You are viewing a plain text version of this content. The canonical link for it is here.
Posted to issues@spark.apache.org by "Josh Rosen (JIRA)" <ji...@apache.org> on 2015/05/03 19:21:06 UTC

[jira] [Commented] (SPARK-5581) When writing sorted map output file, avoid open / close between each partition

    [ https://issues.apache.org/jira/browse/SPARK-5581?page=com.atlassian.jira.plugin.system.issuetabpanels:comment-tabpanel&focusedCommentId=14525907#comment-14525907 ] 

Josh Rosen commented on SPARK-5581:
-----------------------------------

I also noticed this while working on some new shuffle code.

One way to address this might be to de-couple the commit and close steps.  Maybe we could add a {{commit()}} operation that returns a {{FileSegment}}.  There may be some subtleties to watch out for in how we handle compression and serialization output streams. The current code opens new serialization and compression streams for each partition and we might have to do the same thing even if we re-use the underlying FileOutputStream. It's possible that we could "reset" the compression/serialization streams without closing them, but some implementations might not support this (for example, SnappyOutputStream writes a magic number at the beginning of the stream, so we'd need to make sure that this gets written to the start of each partition). This means that we might not gain the full benefits of being able to re-use the buffers in the compression output streams.
============================================================
◆ **YOUR TASK**:
Pick up the Spark issue comment on avoiding an open and close of the map output file between partitions, and continue it after its last sentence.

◆ **SUPPLIED INFORMATION**:
============================================================
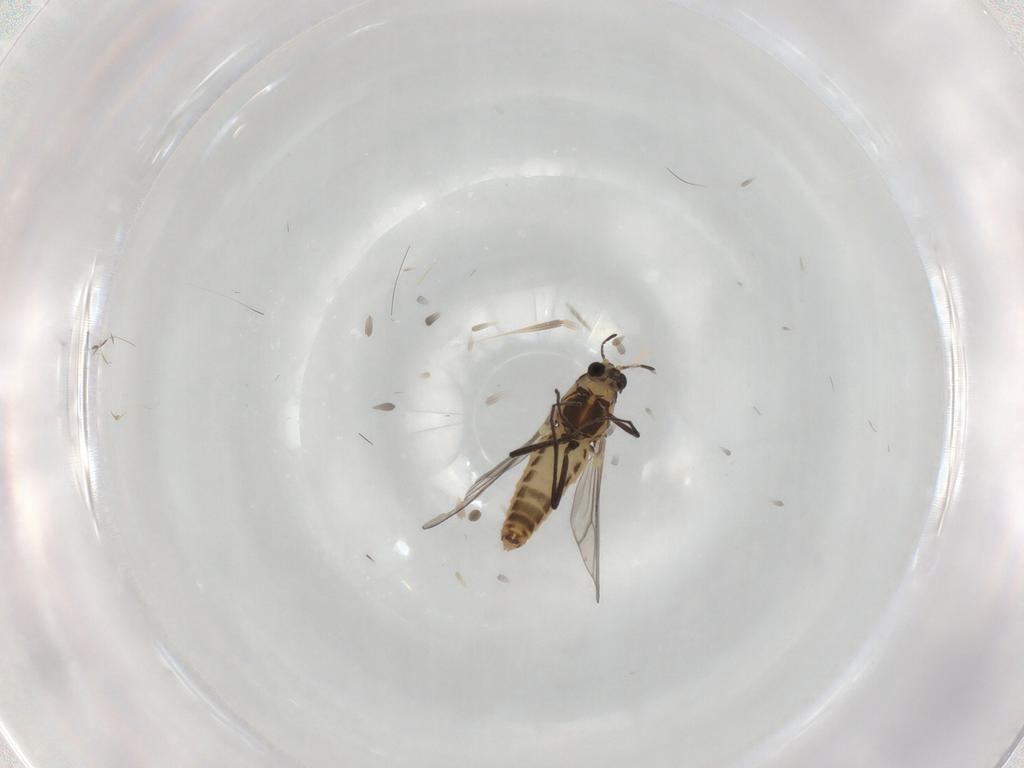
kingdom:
============================================================
◆ **EXERCISE RESPONSE**:
If the cost of opening an output stream is sufficiently high, though, then even just re-using the FileOutputStream could be a win, especially in cases where we have thousands of small (since this would be an order-of-magnitude reduction in the number of file handles opened).

> When writing sorted map output file, avoid open / close between each partition
> ------------------------------------------------------------------------------
>
>                 Key: SPARK-5581
>                 URL: https://issues.apache.org/jira/browse/SPARK-5581
>             Project: Spark
>          Issue Type: Improvement
>          Components: Shuffle
>    Affects Versions: 1.3.0
>            Reporter: Sandy Ryza
>
> {code}
>       // Bypassing merge-sort; get an iterator by partition and just write everything directly.
>       for ((id, elements) <- this.partitionedIterator) {
>         if (elements.hasNext) {
>           val writer = blockManager.getDiskWriter(
>             blockId, outputFile, ser, fileBufferSize, context.taskMetrics.shuffleWriteMetrics.get)
>           for (elem <- elements) {
>             writer.write(elem)
>           }
>           writer.commitAndClose()
>           val segment = writer.fileSegment()
>           lengths(id) = segment.length
>         }
>       }
> {code}



--
This message was sent by Atlassian JIRA
(v6.3.4#6332)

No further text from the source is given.